It’s been several years since I quit my job as director of Freiburg Seminary to live and work among the poor in Leipzig, Germany, along with three other members of the Little Brothers of Jesus, a religious order inspired by Charles de Foucauld. At an open house for our neighbors, many of them refugees from the Middle East, a thickset man of about forty comes up to me. Beside him is a boy with jet-black hair who looks about eleven. Yousif – as the broad-shouldered stranger turns out to be called – addresses me. I don’t understand him, but the boy already speaks excellent German and translates for him, “We are from Iraq, from Mosul. Please help us!”
The tasks awaiting me flash before my eyes: my duties in the parish and as a chaplain at a prison and a college. I feel like saying, “Sorry, I’d love to, but I haven’t got time.” But I can’t do it. The next day, I call to arrange a visit. My life hasn’t been the same since.

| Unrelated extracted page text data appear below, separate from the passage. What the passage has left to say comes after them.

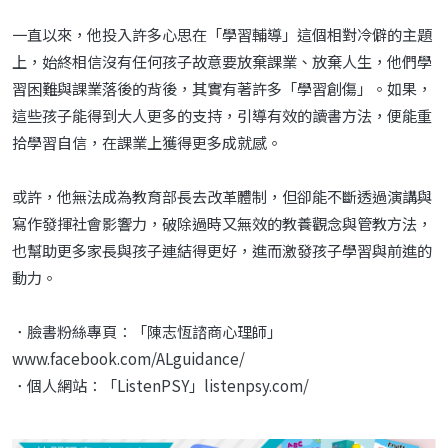
一直以來，他投入許多心思在「學習輔導」這個相對冷僻的主題
上，始終相信沒有任何孩子故意要放棄課業、放棄人生，他們學
習困難與課業落後的背後，其實有著許多「學習創傷」。如果，
這些孩子能得到大人更多的支持，引導有效的讀書方法，便能重
拾學習自信，在課業上獲得更多成就感。
或許，他無法成為教育部長去改革體制，但卻能不斷透過演講與
寫作發揮社會影響力，破除過時又無效的教養觀念與管教方法，
也幫助更多家長與孩子連結得更好，進而激發孩子學習與前進的
動力。
．臉書粉絲專頁：「陳志恆諮商心理師」
www.facebook.com/ALguidance/
．個人網站：「ListenPSY」listenpsy.com/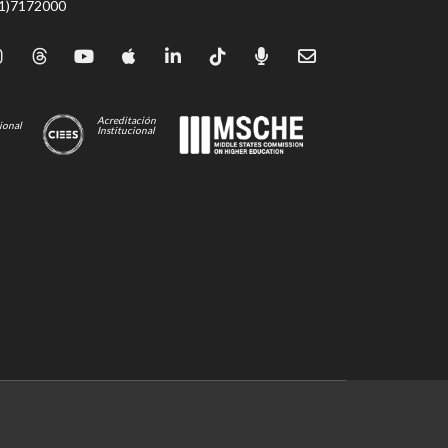
71)7172000
Acreditación
ional
Institucional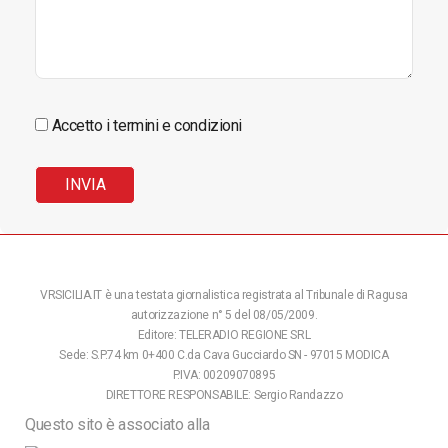
Accetto i termini e condizioni
VRSICILIA.IT è una testata giornalistica registrata al Tribunale di Ragusa
autorizzazione n° 5 del 08/05/2009.
Editore: TELERADIO REGIONE SRL
Sede: S.P.74 km 0+400 C.da Cava Gucciardo SN - 97015 MODICA
P.IVA: 00209070895
DIRETTORE RESPONSABILE: Sergio Randazzo
Questo sito è associato alla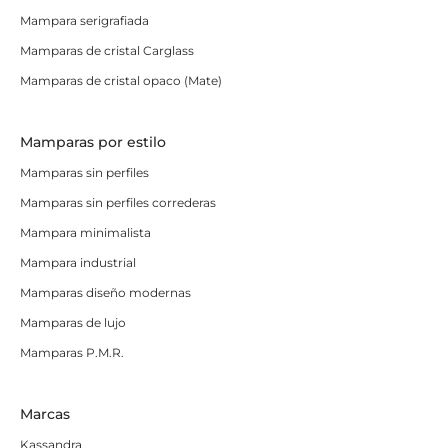
Mampara serigrafiada
Mamparas de cristal Carglass
Mamparas de cristal opaco (Mate)
Mamparas por estilo
Mamparas sin perfiles
Mamparas sin perfiles correderas
Mampara minimalista
Mampara industrial
Mamparas diseño modernas
Mamparas de lujo
Mamparas P.M.R.
Marcas
Kassandra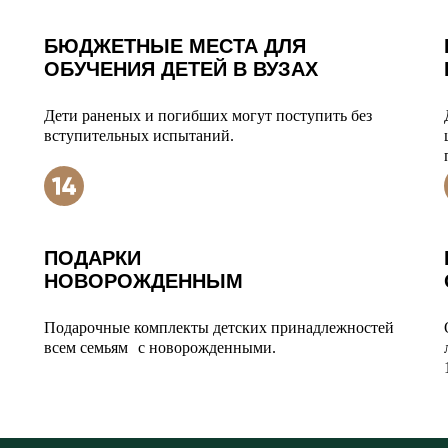
БЮДЖЕТНЫЕ МЕСТА ДЛЯ
ОБУЧЕНИЯ ДЕТЕЙ В ВУЗАХ
Дети раненых и погибших могут поступить без
вступительных испытаний.
ПОДАРКИ
НОВОРОЖДЕННЫМ
Подарочные комплекты детских принадлежностей
всем семьям с новорожденными.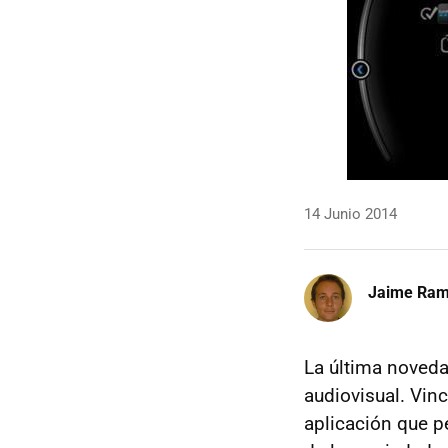
14 Junio 2014
Jaime Ra
La última noveda
audiovisual. Vinc
aplicación que p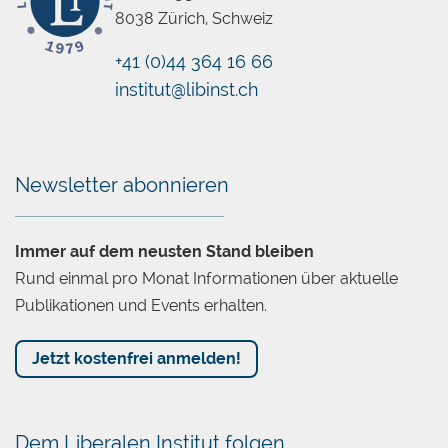
8038 Zürich, Schweiz
+41 (0)44 364 16 66
institut@libinst.ch
Chatbot
Newsletter abonnieren
Immer auf dem neusten Stand bleiben
Rund einmal pro Monat Informationen über aktuelle
Publikationen und Events erhalten.
Jetzt kostenfrei anmelden!
Dem Liberalen Institut folgen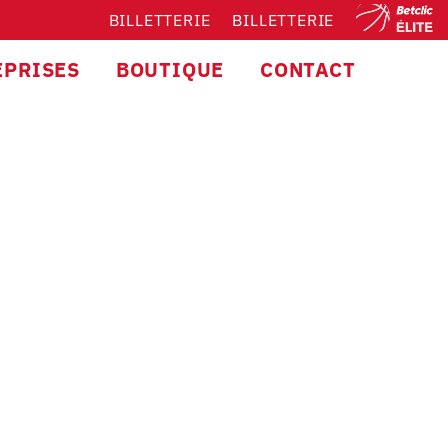
BILLETTERIE
BILLETTERIE
EPRISES
BOUTIQUE
CONTACT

A few days later, I ring the doorbell of an eleven-story apartment block. Yousif lives on the third floor with his wife, Tara, and their two children, Amanuel and Shaba. They invite me into their living room. Yousif’s request for help, I learn, concerns his children. There are problems at school. Amanuel, a slightly built boy, confides to me that he is regularly bullied by his Muslim schoolmates because of the small cross he has always worn around his neck, even when things got dangerous for Christians in Mosul. Spotting it, an older Muslim boy had begun calling him names, then pretended to point a machine gun at him: “Ratatatata! Shoot the Christians!”
Christian refugees are suspected by both sides.Such tensions among refugees are not uncommon. The majority of the more than one million refugees who have entered Germany since 2015 are Muslims. Many of them have also been ideologically poisoned by decades of propaganda claiming that Christians are “impure,” that the West is morally corrupt, and that only Muslims can be citizens in the full sense of the word.
Christian refugees are suspected by both sides, as I learn after I arrange for Amanuel to transfer to a Christian school. Here things go better – until he feels suspected by his classmates of being a jihadist. After a terror attack in Paris, the children are afraid that radical Muslims might launch an attack in Germany too. One boy reads out a newspaper headline, “Jihadist Came to France as Refugee,” and some of them turn to look at Amanuel.